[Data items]
▬▬▬

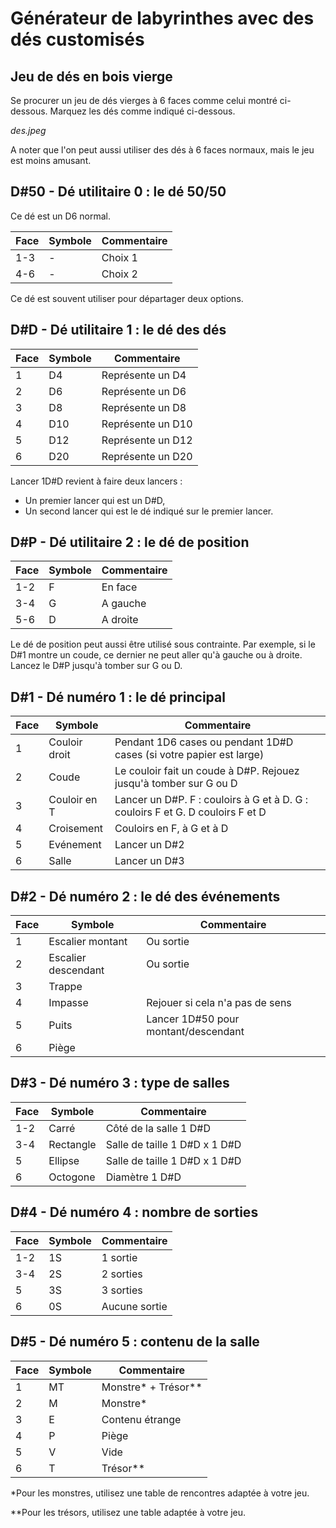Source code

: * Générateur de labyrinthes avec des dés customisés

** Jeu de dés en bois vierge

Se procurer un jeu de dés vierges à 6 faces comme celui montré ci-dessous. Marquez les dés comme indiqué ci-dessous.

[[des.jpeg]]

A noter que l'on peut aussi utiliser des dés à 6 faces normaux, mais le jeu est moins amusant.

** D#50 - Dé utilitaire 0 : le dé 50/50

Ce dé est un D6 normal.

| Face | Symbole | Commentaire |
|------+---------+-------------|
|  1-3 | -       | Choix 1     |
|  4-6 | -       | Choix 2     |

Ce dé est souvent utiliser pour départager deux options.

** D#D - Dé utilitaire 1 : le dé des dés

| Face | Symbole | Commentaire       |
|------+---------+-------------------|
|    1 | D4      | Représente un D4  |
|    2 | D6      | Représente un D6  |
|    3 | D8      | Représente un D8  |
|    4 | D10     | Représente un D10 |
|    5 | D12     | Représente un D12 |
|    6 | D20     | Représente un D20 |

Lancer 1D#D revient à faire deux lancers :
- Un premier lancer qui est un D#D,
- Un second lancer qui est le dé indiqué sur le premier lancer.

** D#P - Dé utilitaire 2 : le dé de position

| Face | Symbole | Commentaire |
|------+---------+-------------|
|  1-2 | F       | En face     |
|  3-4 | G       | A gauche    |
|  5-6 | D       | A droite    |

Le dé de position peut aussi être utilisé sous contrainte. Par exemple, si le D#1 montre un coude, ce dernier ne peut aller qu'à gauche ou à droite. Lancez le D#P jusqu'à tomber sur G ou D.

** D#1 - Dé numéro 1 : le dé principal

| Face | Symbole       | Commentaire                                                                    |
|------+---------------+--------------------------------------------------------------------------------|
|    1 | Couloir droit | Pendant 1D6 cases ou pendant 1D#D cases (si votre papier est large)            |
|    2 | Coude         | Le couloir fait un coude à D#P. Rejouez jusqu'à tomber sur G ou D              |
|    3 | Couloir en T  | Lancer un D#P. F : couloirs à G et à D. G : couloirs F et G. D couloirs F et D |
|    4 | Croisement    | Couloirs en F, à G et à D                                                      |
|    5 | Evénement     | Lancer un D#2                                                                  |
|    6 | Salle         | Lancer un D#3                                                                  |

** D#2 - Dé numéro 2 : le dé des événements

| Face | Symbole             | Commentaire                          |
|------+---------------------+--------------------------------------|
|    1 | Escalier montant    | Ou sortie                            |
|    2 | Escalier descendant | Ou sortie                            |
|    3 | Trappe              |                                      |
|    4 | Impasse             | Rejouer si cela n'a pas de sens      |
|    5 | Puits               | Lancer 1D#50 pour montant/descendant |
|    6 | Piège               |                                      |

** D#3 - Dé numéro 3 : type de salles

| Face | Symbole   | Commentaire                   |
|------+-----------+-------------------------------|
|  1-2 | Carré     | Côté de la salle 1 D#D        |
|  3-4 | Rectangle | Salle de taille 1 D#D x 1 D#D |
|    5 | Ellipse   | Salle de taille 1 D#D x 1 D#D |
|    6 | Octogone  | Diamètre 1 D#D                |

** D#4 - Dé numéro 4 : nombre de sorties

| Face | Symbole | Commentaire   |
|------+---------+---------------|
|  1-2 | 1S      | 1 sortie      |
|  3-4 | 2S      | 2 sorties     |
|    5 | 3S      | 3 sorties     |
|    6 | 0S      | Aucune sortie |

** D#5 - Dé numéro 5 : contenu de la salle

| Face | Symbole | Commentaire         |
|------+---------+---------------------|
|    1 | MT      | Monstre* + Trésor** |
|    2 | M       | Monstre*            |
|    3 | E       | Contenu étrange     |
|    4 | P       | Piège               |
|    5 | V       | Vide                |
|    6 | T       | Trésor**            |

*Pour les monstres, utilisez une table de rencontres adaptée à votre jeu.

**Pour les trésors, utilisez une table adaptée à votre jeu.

▬▬▬

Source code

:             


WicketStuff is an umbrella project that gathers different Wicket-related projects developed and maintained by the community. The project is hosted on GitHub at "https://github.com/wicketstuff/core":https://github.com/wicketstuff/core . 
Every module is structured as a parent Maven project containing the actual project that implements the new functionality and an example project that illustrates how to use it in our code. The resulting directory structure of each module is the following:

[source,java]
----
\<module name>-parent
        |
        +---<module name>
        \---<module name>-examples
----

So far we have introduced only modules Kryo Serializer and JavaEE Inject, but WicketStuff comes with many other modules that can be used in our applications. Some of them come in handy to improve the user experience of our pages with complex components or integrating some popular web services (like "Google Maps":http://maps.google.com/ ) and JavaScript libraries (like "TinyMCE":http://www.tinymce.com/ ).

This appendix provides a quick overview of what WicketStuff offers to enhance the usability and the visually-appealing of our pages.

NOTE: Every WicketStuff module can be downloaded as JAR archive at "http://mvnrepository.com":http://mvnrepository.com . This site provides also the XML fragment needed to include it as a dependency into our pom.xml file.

▬▬▬

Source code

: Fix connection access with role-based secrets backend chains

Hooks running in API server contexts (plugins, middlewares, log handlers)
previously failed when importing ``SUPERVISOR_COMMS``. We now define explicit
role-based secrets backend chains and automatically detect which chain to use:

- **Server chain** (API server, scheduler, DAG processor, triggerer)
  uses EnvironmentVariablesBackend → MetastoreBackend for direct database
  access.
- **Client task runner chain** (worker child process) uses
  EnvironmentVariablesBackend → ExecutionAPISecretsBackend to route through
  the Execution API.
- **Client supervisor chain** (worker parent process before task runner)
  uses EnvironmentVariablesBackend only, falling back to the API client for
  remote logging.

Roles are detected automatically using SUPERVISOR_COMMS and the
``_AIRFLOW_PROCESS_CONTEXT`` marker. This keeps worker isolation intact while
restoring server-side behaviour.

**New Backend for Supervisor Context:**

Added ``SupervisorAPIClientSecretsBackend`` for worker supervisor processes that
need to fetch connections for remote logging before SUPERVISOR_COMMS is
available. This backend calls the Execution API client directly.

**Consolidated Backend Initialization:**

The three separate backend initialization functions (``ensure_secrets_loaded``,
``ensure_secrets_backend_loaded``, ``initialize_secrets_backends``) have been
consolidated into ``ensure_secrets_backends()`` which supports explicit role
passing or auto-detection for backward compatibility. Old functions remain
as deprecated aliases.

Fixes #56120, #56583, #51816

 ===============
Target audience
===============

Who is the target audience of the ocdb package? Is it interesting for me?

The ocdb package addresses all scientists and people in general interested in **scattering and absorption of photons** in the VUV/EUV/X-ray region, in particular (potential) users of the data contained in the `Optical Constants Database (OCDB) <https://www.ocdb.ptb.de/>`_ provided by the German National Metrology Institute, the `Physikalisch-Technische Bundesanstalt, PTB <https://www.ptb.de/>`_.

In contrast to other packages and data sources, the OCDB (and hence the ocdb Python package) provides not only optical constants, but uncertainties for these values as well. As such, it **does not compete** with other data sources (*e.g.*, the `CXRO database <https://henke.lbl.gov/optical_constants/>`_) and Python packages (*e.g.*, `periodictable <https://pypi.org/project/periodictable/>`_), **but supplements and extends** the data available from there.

▬▬▬

The problem: Filter the records for lines containing the word "Symbole" and copy each one.

Response to the task:
| Face | Symbole | Commentaire |
| Face | Symbole | Commentaire       |
| Face | Symbole | Commentaire |
| Face | Symbole       | Commentaire                                                                    |
| Face | Symbole             | Commentaire                          |
| Face | Symbole   | Commentaire                   |
| Face | Symbole | Commentaire   |
| Face | Symbole | Commentaire         |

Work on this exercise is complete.